Her yıl Sivas katliamının yıldönümünde, babacığım şair Dr. Behçet Aysan başta olmak üzere tüm yitirdiklerimizi anmak için yüreğimde uzun bir yola çıkarım. Bu ülkede bir daha tekrarını istemediğimiz aydın cinayetleri özelinde yaşananları yeniden hatırlatma mecburiyetinde görürüm kendimi. Tek amacım başka ailelerin ocaklarına benzer ateşin düşmemesidir. Öte yandan bu ülkenin değerlerinin laiklik başta olmak üzere ayaklar altına alınmaması, yaşama hakkının korunması, hukukun üstünlüğünün sağlanması, bizden uzakta olan adaletin yakınımızda konumlanması için sözlere sığınırım. Bazen tekrar tekrar aynı şeyleri hatırlatmak büyük bir yorgunluk bırakır üzerimde. Ama bir etkinlikte tanıştığımız gencecik bir kızın bakışı umudu diri tutmak adına yeniden yeşermemi sağlar. Şair demişti ya, “Acılarımız umutlarımız” diye... Acılarımızdan direnç çıkarmak adına yine sığındığım sanat ve edebiyat olur. 

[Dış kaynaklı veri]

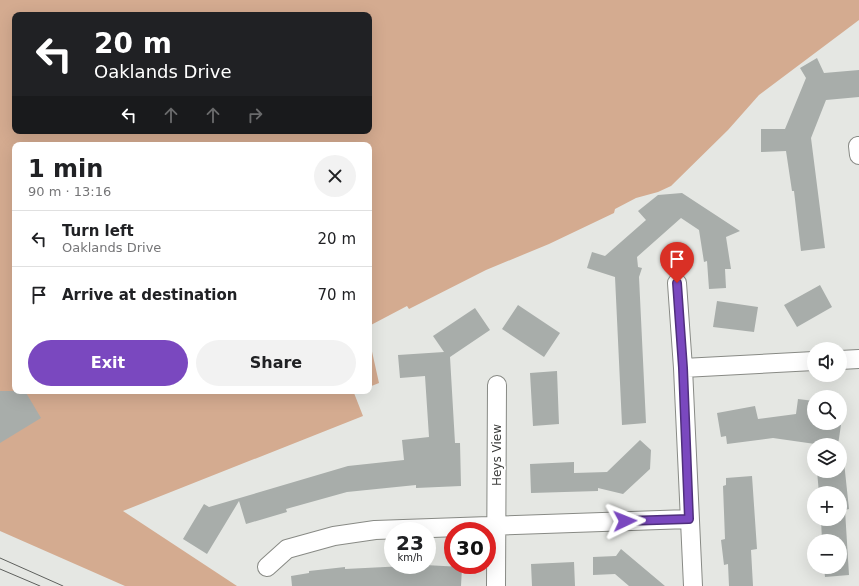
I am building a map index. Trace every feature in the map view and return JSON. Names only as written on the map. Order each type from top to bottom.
[{"type":"street","points":[[677,283],[683,368],[693,586]]},
{"type":"street","points":[[847,360],[859,359]]},
{"type":"street","points":[[683,368],[807,361]]},
{"type":"street","name":"Heys View","points":[[496,586],[498,526],[497,384]]},
{"type":"street","points":[[267,567],[287,549],[334,536],[376,530],[689,519]]},
{"type":"shaded area","points":[[0,0],[859,0],[859,20],[759,95],[728,130],[671,186],[658,192],[636,198],[615,209],[614,213],[549,244],[486,270],[409,309],[407,306],[372,324],[372,142],[12,142],[12,394],[354,394],[363,416],[123,511],[237,586],[125,586],[0,531]]},
{"type":"shaded area","points":[[372,352],[379,383],[372,386]]},
{"type":"building","points":[[817,58],[824,73],[859,70],[859,97],[826,100],[811,138],[825,248],[801,251],[794,191],[792,191],[786,151],[761,152],[761,129],[785,129],[806,78],[800,68]]},
{"type":"building","points":[[682,193],[740,231],[726,237],[731,269],[725,269],[726,288],[709,289],[707,261],[704,262],[699,230],[681,218],[637,257],[638,267],[642,268],[639,277],[646,423],[622,425],[615,277],[587,268],[592,252],[605,256],[646,220],[638,211],[658,195]]},
{"type":"building","points":[[820,285],[832,307],[797,327],[784,305]]},
{"type":"building","points":[[717,301],[758,307],[754,332],[713,327]]},
{"type":"building","points":[[518,305],[560,333],[544,357],[502,329]]},
{"type":"building","points":[[475,308],[490,330],[450,357],[455,443],[460,443],[461,486],[416,488],[416,485],[347,492],[286,509],[287,512],[246,524],[239,501],[207,554],[183,539],[204,504],[209,507],[348,466],[404,460],[402,440],[429,437],[425,376],[400,378],[398,355],[444,352],[433,336]]},
{"type":"building","points":[[557,371],[559,424],[533,426],[530,373]]},
{"type":"building","points":[[0,391],[12,391],[12,394],[27,394],[41,418],[0,443]]},
{"type":"building","points":[[798,399],[807,400],[807,430],[840,430],[839,438],[807,438],[807,443],[773,438],[727,444],[726,436],[721,437],[717,413],[755,406],[758,419],[796,414]]},
{"type":"building","points":[[640,440],[651,450],[650,469],[623,494],[598,488],[598,491],[531,493],[530,464],[574,462],[574,473],[607,472]]},
{"type":"building","points":[[752,476],[757,549],[751,550],[753,586],[729,586],[728,564],[724,565],[721,540],[725,539],[723,486],[726,485],[726,478]]},
{"type":"building","points":[[818,478],[846,478],[847,486],[818,486]]},
{"type":"building","points":[[847,490],[849,509],[847,510]]},
{"type":"building","points":[[821,526],[846,526],[846,534],[822,534]]},
{"type":"building","points":[[847,542],[849,575],[825,577],[825,574],[847,574]]},
{"type":"building","points":[[621,549],[665,586],[629,586],[615,574],[593,575],[593,557],[616,556]]},
{"type":"building","points":[[574,562],[575,586],[532,586],[531,564]]},
{"type":"building","points":[[436,566],[444,566],[444,574],[462,574],[461,586],[292,586],[291,576],[309,573],[309,571],[345,567],[345,569],[384,567],[384,574],[436,574]]},
{"type":"tram line","points":[[0,558],[63,586]]},
{"type":"tram line","points":[[0,569],[40,586]]},
{"type":"route","points":[[625,521],[689,519],[683,368],[677,283]]}]
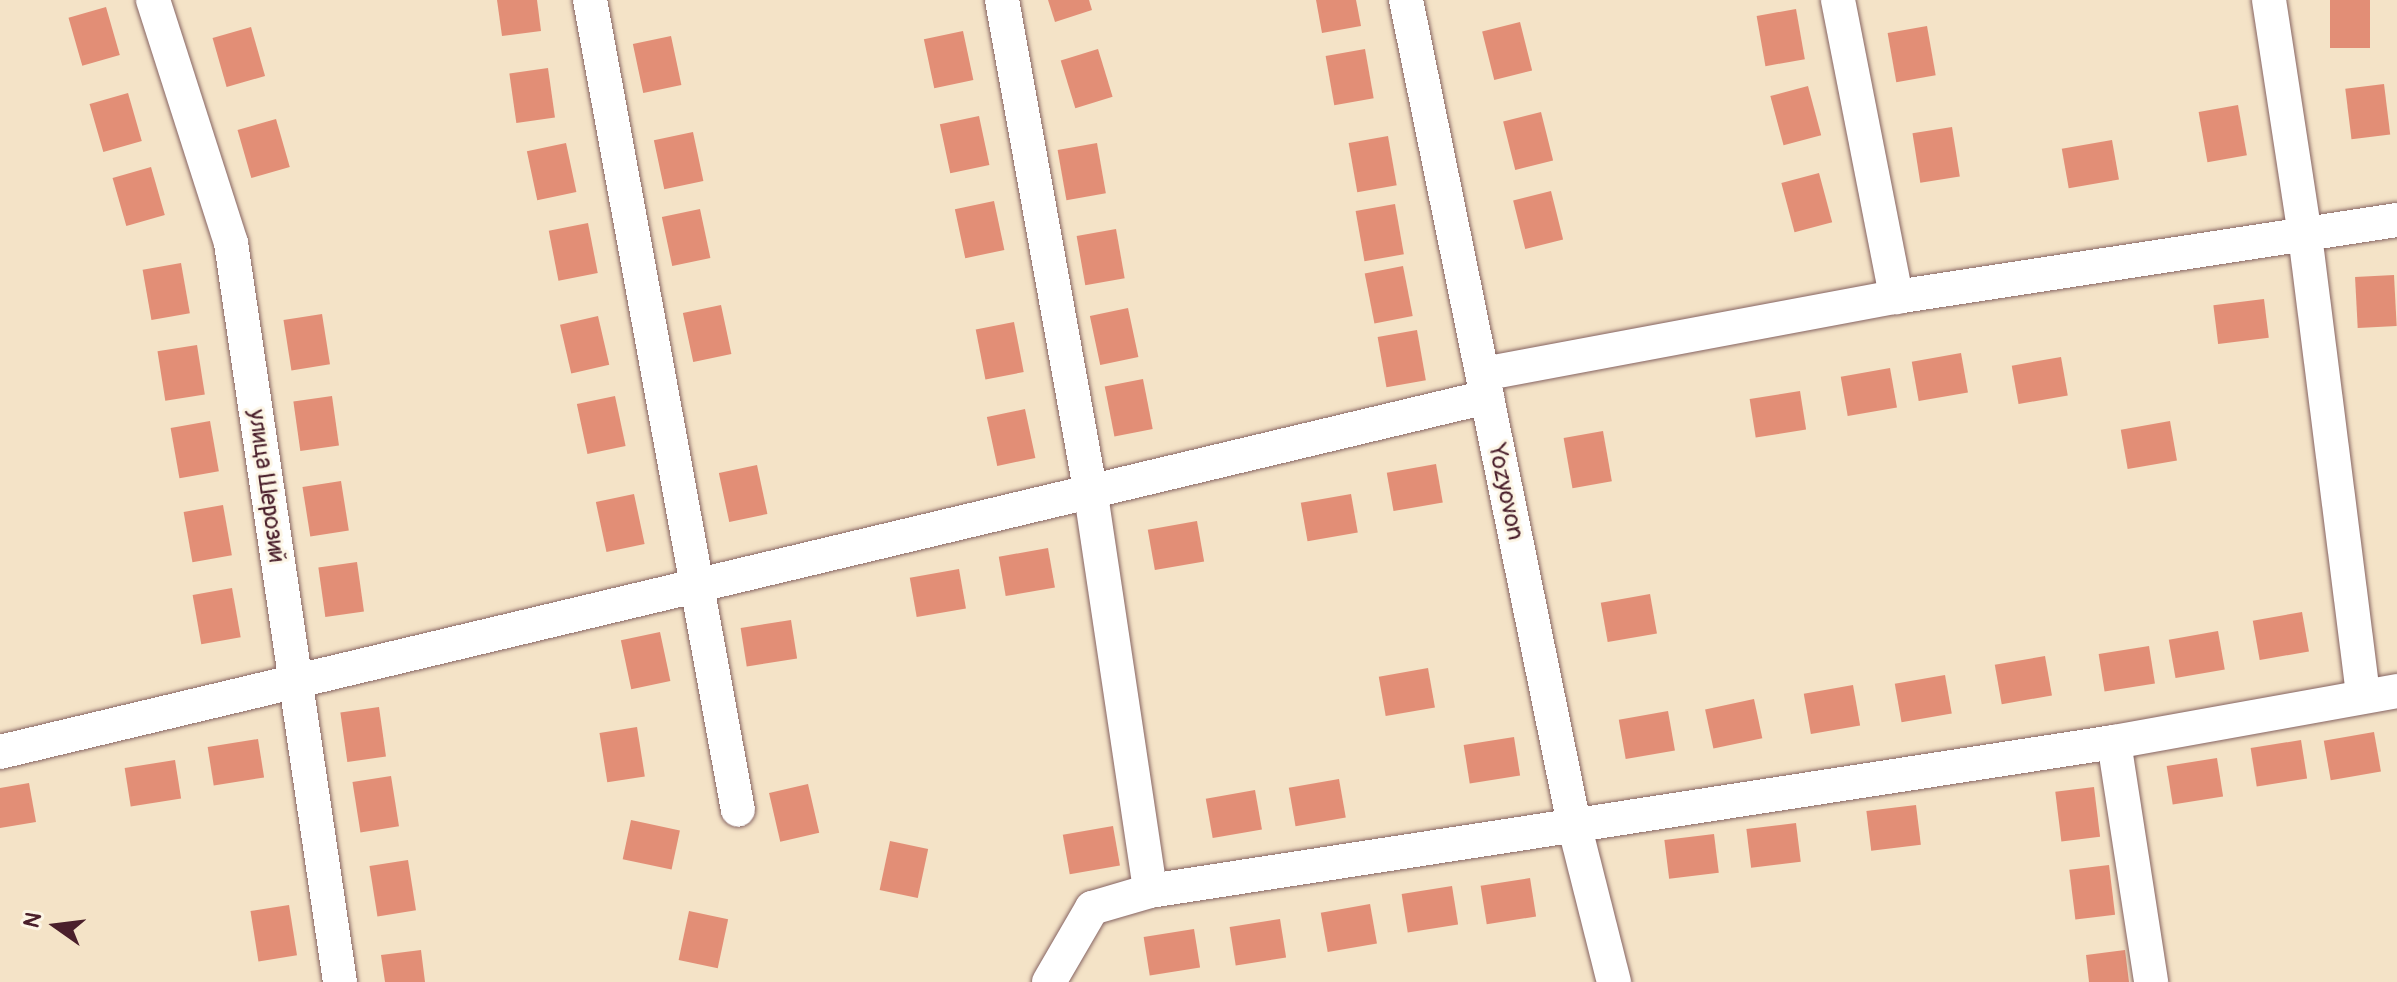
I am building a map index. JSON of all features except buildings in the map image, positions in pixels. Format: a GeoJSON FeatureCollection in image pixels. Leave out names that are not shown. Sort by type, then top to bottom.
{"type":"FeatureCollection","features":[{"type":"Feature","properties":{"kind":"street","name":"улица Шерозий"},"geometry":{"type":"LineString","coordinates":[[153,0],[231,243],[340,982]]}},
{"type":"Feature","properties":{"kind":"street"},"geometry":{"type":"LineString","coordinates":[[590,0],[700,584],[738,810]]}},
{"type":"Feature","properties":{"kind":"street"},"geometry":{"type":"LineString","coordinates":[[1002,0],[1090,488],[1150,891]]}},
{"type":"Feature","properties":{"kind":"street","name":"Yozyovon"},"geometry":{"type":"LineString","coordinates":[[1406,0],[1574,824],[1614,982]]}},
{"type":"Feature","properties":{"kind":"street"},"geometry":{"type":"LineString","coordinates":[[1838,0],[1896,297]]}},
{"type":"Feature","properties":{"kind":"street"},"geometry":{"type":"LineString","coordinates":[[2269,0],[2305,235],[2363,696]]}},
{"type":"Feature","properties":{"kind":"street"},"geometry":{"type":"LineString","coordinates":[[0,752],[296,683],[1090,488],[1485,386],[1896,297],[2397,220]]}},
{"type":"Feature","properties":{"kind":"street"},"geometry":{"type":"LineString","coordinates":[[1049,982],[1092,908],[1150,891],[2114,742],[2397,691]]}},
{"type":"Feature","properties":{"kind":"street"},"geometry":{"type":"LineString","coordinates":[[2114,742],[2151,982]]}}]}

Aleksandre Dumas’nın, “Tarih, benim tablolarımı astığım çividir” sözüyle hayatlarımızın ne kadar iç içe geçtiğine hayret ederim. Böylece bir çift gözün algısıyla yaşamlarımızın akışı, olayların ayrıntıları, yeniden yorumlanır. Duvara tabloyu asan çivi, bazen bir kitap, dergide saklı yazı, bir söyleşide anı parçasıdır. Geleceğe kalan yapıt bir daha indirilemez duvardan. 

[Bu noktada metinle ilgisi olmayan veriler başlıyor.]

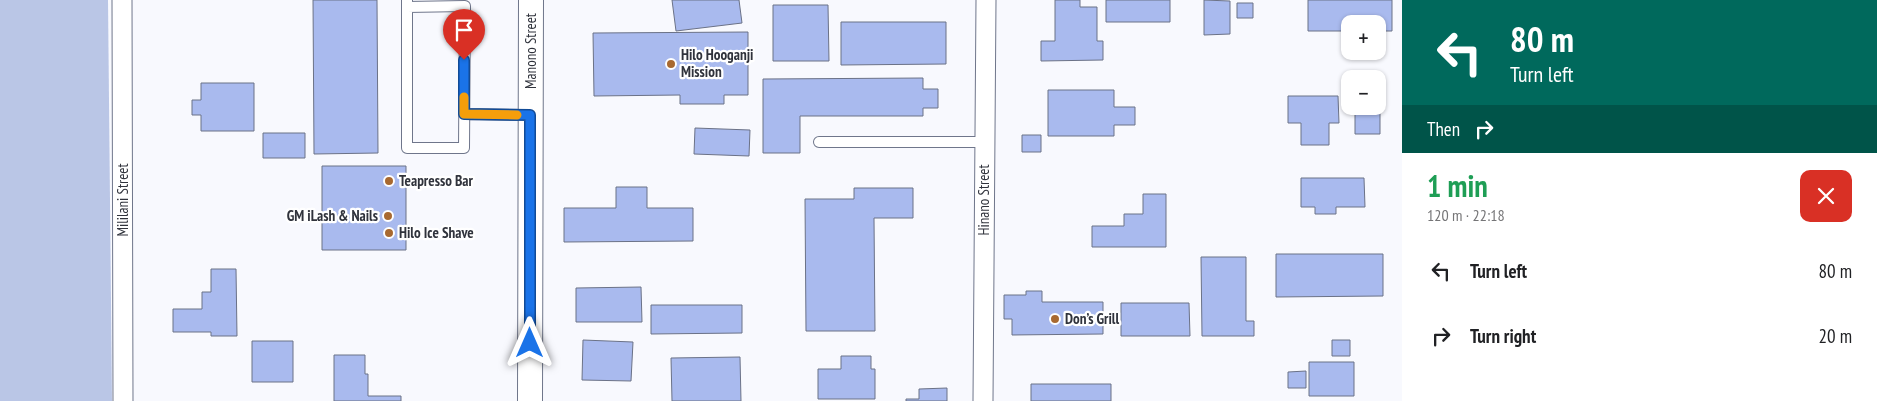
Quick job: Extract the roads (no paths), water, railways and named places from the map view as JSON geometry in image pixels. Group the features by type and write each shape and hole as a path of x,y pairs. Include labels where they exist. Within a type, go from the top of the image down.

Son on gündür çantamda benimle birlikte koşuşturan Ayşe Sarısayın’ın “Bir Roman Kadar Uzun” kitabıydı. Ruhumu dinlendirmek için kendi edebiyatçılığının üstün mertebesine erişmiş bir yazarın, babası Behçet Necatigil’den başlayarak çocukluk hatıralarını demlemesine, yeniden geçmişe dönmesine kendimi kaptırdım. Her satırda ortak dost, tanış ya da yapıtlarını bildiğim isimlerle ben de kendi anı denizime döndüm. Güçlü yapıtlar insanın kendi hesabını tutmasını sağlar. 

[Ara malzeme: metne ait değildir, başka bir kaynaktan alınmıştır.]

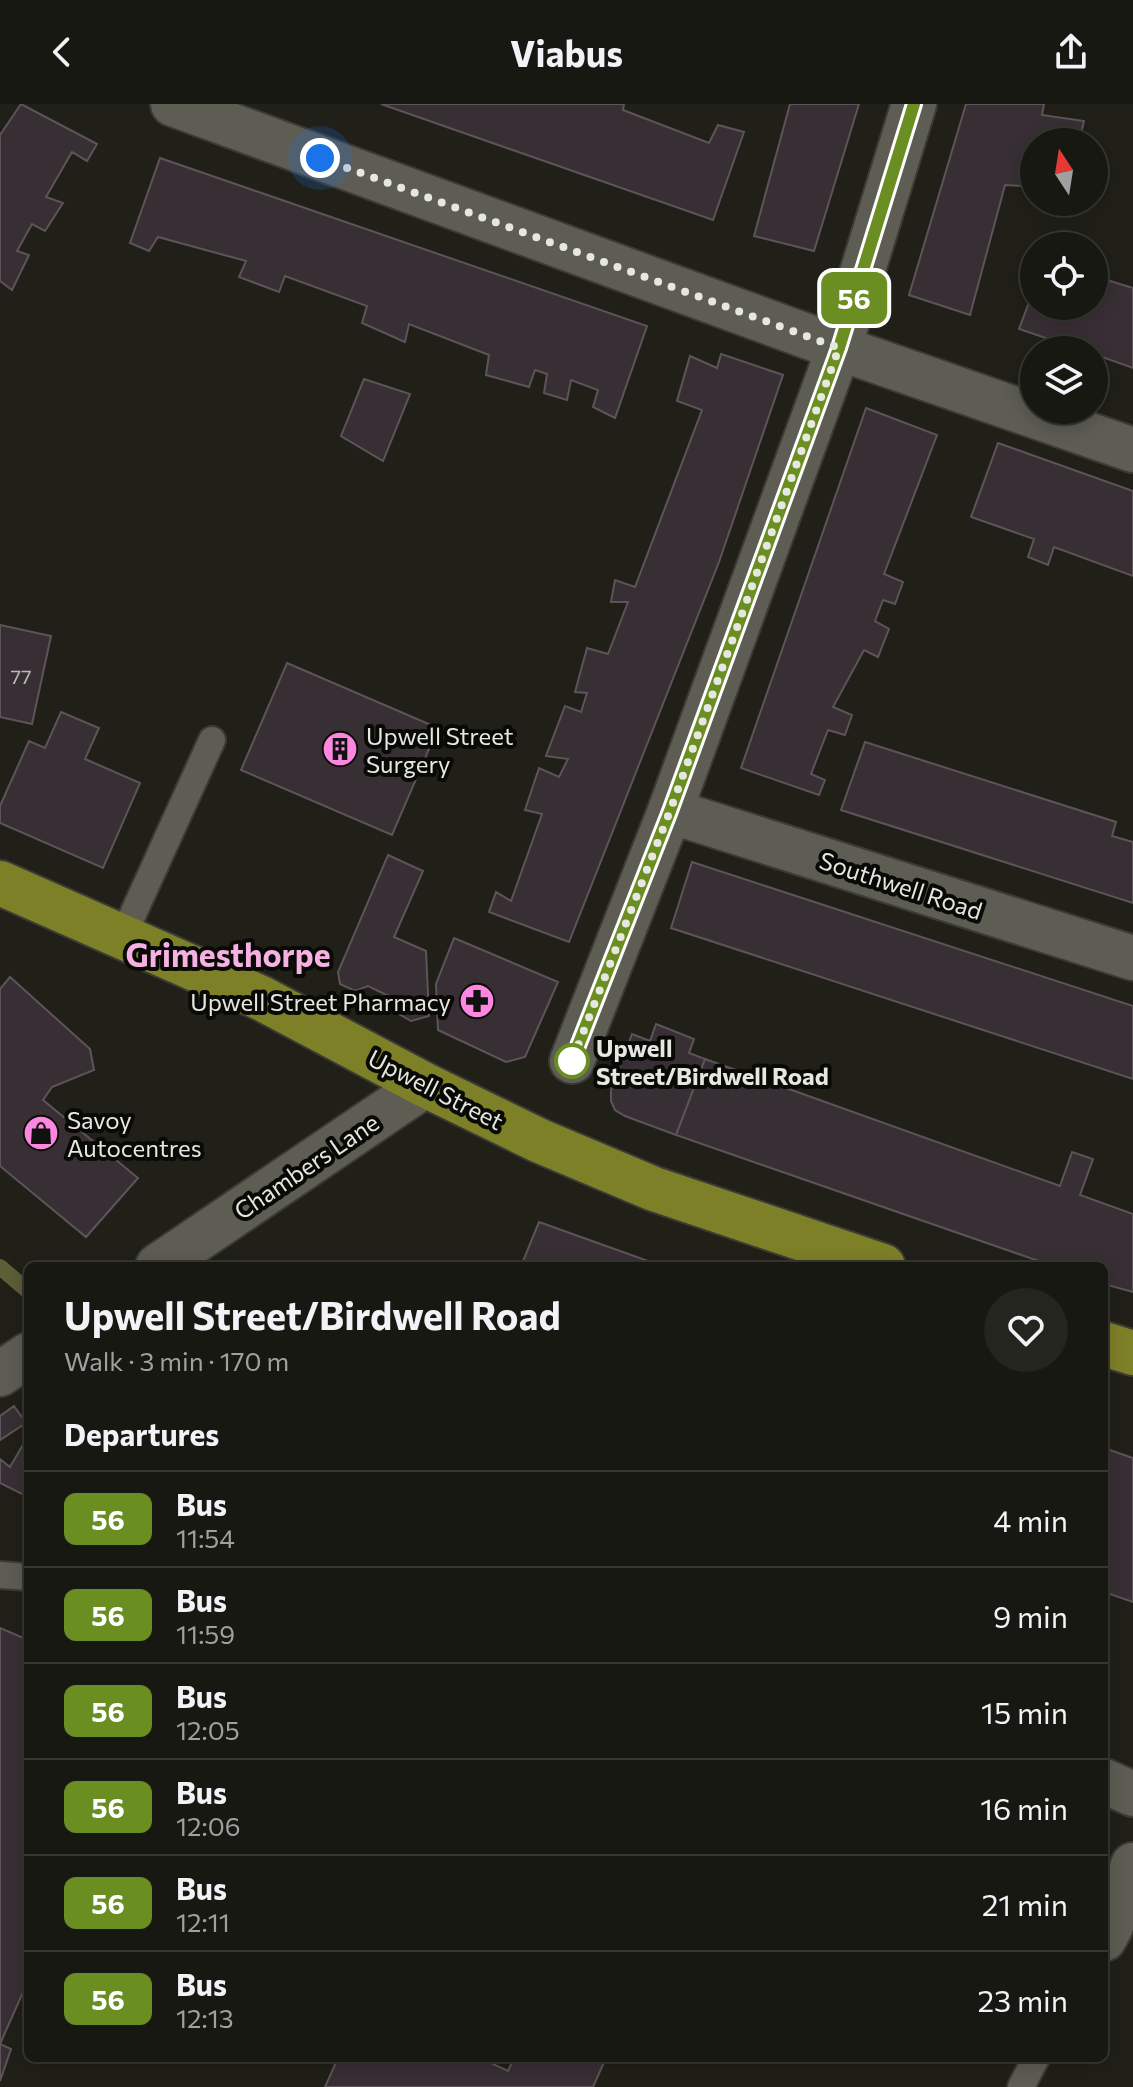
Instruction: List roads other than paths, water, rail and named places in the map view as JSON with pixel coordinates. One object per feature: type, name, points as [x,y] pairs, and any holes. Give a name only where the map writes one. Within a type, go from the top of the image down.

Ayşe Sarısayın’ın kitabı, şair bir babanın yazar kızının kimi zaman belgelerini de ortaya koyarak tanıklıklarıyla yoğrulmuş özenli bir anı demeti. Kitap, öncelikle anne ve babasına yazılmış iki değerli mektupla başlıyor. İlk mektupla Behçet Necatigil’in küçük ama duvarları kitapla dolu tavan arasındaki odasına gidiyorum. Evladının, ömrünü sözcüklere adamış babasına yalın sevdasına kederleniyorum. Çünkü yazar, kendi deyimiyle, “karmakarışık mektubu”nu yazarken aslında bir ülkenin acılı yazgısını da çıkartıyor ortaya. İnsanlar hâlâ acı çekiyor, hâlâ cezaevine konuyor, hâlâ öldürülüyor. Ahmet Telli’ye şiir okuduğu için hapis cezası veriliyor mesela. Şaşırmak kurtarmıyor artık bizi. 

*

Sarısayın, annesi Huriye Hanım’ın hayatından izler sunarken bir anda onun mütevazı sofrasına oturuyorum. Edebiyat öğretmeni ve kocasına âşık bir kadının ısıttığı yemekler konuyor sanki önüme. Kadınlık yazgısına öfkeleniyor, ardından yeniden sakinleşiyorum. Sonra o anne bir Didem Madak şiirine dönüşüyor: “Ölüme şiirle gittin sevgili annem/ ölünü şiirle yıkadık.”

*

“Bir Roman Gibi Uzun” bugün edebiyat tarihimizde ne yazık ki emekleri unutulmuş değerleri bizimle paylaştığı için de son derece önemli. Özellikle mor mozaikli apartmanda yaşayan eleştirmen Tahir Alangu, Necatigillere benzer bir mütevazı yaşantısıyla eserlerini damıtan Rauf Mutluay, “yürümemiş yollarda” karşımıza çıkan Fethi Naci ve öykü ve romanlarını yastık altında saklayan Kamuran Şipal’den daha çok söz edilmesi gerekiyor. Oktay Akbal’ın tadına doyum olmayan yazdıklarına rastlamak, “ekmeklerimizin bozulduğu” günlerden tuzun koktuğu zamanlara hızla geçişimizi anlattığı için ne kadar da kıymetli. Ya yazar eylemlerinin biricik şairi Sennur Sezer’in güzel dünya düşlerine ne demeli? Kitapta benim “vicdan teyzem” Gülten Akın da yeniden diriliyor. Hatta şiirini kitabın adına ödünç veriyor: “Bir roman kadar uzun bu tümce/ sonra işte yaşlandım.” 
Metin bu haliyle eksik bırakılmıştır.